Excerpted data Start Marker

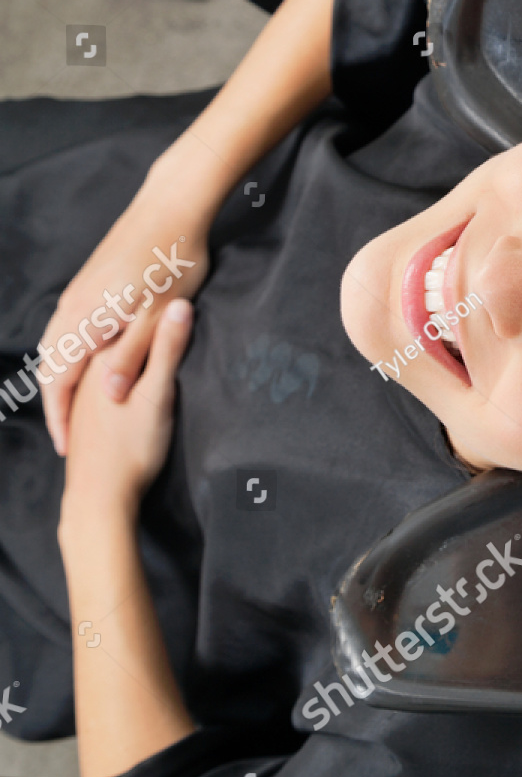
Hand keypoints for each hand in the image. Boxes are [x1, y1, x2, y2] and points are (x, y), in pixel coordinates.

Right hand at [39, 159, 211, 456]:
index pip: (60, 379)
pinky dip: (67, 354)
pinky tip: (84, 364)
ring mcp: (78, 291)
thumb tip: (109, 394)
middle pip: (50, 364)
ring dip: (59, 379)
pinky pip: (66, 327)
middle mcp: (72, 306)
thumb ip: (136, 355)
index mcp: (87, 318)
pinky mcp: (89, 281)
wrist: (172, 205)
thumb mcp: (163, 314)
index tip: (67, 447)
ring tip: (70, 410)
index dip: (60, 416)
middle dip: (54, 404)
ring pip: (56, 344)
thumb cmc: (175, 259)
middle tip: (66, 438)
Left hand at [60, 299, 193, 529]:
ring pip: (96, 357)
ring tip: (134, 332)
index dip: (142, 299)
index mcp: (104, 360)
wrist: (102, 496)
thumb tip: (182, 307)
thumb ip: (168, 349)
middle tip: (147, 300)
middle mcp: (87, 374)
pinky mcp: (88, 417)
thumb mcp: (158, 394)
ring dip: (114, 343)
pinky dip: (109, 368)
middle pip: (105, 333)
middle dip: (120, 318)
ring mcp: (83, 397)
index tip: (161, 279)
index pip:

Excerpted data End Marker

→ **What this task involves**: Print only the lines from the one with "index dip: (142, 299)" to the end of the records, both included.

→ **Output for this task**:
index dip: (142, 299)
index mcp: (104, 360)
wrist: (102, 496)
thumb tip: (182, 307)
thumb ip: (168, 349)
middle tip: (147, 300)
middle mcp: (87, 374)
pinky mcp: (88, 417)
thumb mcp: (158, 394)
ring dip: (114, 343)
pinky dip: (109, 368)
middle pip: (105, 333)
middle dip: (120, 318)
ring mcp: (83, 397)
index tip: (161, 279)
index pip:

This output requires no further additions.